**PROBLEM DESCRIPTION:** Output every line below as it stands, dropping only the images.

Top of MATERIAL FOR THIS EXERCISE

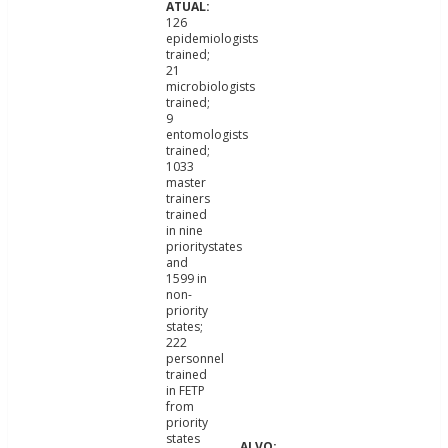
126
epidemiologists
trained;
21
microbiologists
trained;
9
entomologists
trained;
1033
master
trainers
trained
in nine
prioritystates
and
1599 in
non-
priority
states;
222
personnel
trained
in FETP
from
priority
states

Bottom of MATERIAL FOR THIS EXERCISE

**SOLUTION FOR THIS TASK:**
126
epidemiologists
trained;
21
microbiologists
trained;
9
entomologists
trained;
1033
master
trainers
trained
in nine
prioritystates
and
1599 in
non-
priority
states;
222
personnel
trained
in FETP
from
priority
states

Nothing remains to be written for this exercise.